El problema real: las carreteras convencionales
Hay un dato en el informe de la DGT que merece más atención de la que ha recibido: el 90% de los 30 fallecidos de esta Semana Santa murieron en carreteras convencionales, no en autopistas ni autovías. Eso no tiene ninguna relación causal con la baliza V16. Tiene relación con años de infrainversión en este tipo de vías, con la escasez de medidas activas de seguridad en tramos de riesgo y, como señala la propia AUGC, con la falta de vigilancia por insuficiencia de personal.
Ese es el debate que estos artículos deberían estar generando. Y en parte lo generan, pero queda enterrado bajo el titular de la baliza.
Lo que sí sabemos sobre la V16 y la reducción del riesgo
La baliza V16 conectada lleva años en el mercado antes de ser obligatoria. Durante ese tiempo, los datos de uso y los estudios de seguridad vial apuntan en la misma dirección: señalizar desde el interior del vehículo reduce el tiempo de exposición al tráfico y elimina la necesidad de caminar por la vía. La FESVIAL (Fundación para la Seguridad Vial) y la Fundación Línea Directa han documentado que el riesgo de atropello al colocar triángulos era una causa de fallecimiento regular en carretera española, con una media de unos 25 al año.

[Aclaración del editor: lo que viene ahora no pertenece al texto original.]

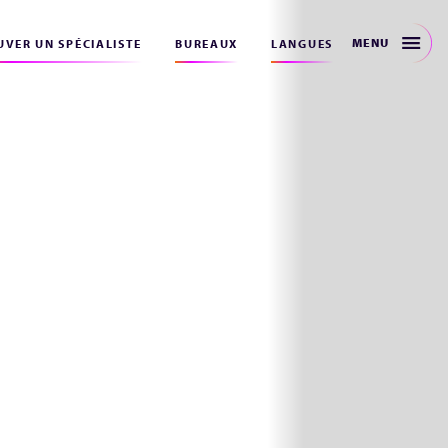
MENU
VER UN SPÉCIALISTE
BUREAUX
LANGUES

Ese riesgo concreto es el que la V16 está diseñada para eliminar. Y para eso hace falta que los conductores la lleven, que sea homologada y conectada, y que sepan usarla. Un estudio reciente de ambas fundaciones indica que todavía hay alrededor de 4,2 millones de conductores que no disponen de una baliza homologada. Es decir, el sistema todavía no ha llegado al 100% de los vehículos. Sacar conclusiones sobre su eficacia en la primera Semana Santa desde que es obligatoria, con millones de conductores aún sin ella, es cuanto menos precipitado.
Datos sí, titulares no
Que los datos de siniestralidad de esta Semana Santa son preocupantes es innegable. Treinta fallecidos en vías interurbanas, con el peso mayoritario en carreteras convencionales y un repunte de atropellos, merecen análisis serio y respuestas concretas por parte de las administraciones.

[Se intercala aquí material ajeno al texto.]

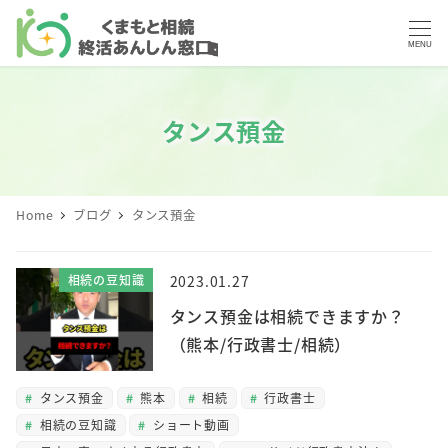
MENU
タンス預金
Home
ブログ
タンス預金
相続の豆知識
2023.01.27
タンス預金は相続できますか？
（熊本/行政書士/相続）
タンス預金
熊本
相続
行政書士
相続の豆知識
ショート動画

Pero ese análisis exige rigor. Exige no atribuir a una causa lo que puede tener varias. Exige no comparar un año extraordinario con el siguiente para construir un argumento. Y exige no confundir la reivindicación legítima de un sindicato sobre condiciones laborales con una evaluación técnica de un dispositivo de seguridad.
La baliza V16 conectada y homologada no es la solución a todos los problemas de la carretera española. Nunca lo ha sido ni lo ha pretendido. Es una solución a un problema específico: el riesgo de atropello al señalizar una avería o accidente sin tener que salir del vehículo. Ese problema existía, estaba documentado, y la tecnología disponible permite resolverlo.
Lo que necesitan las carreteras convencionales españolas es más inversión, más presencia policial y mejores infraestructuras. Todo eso es urgente y necesario. Pero no tiene nada que ver con si llevas o no una baliza en la guantera.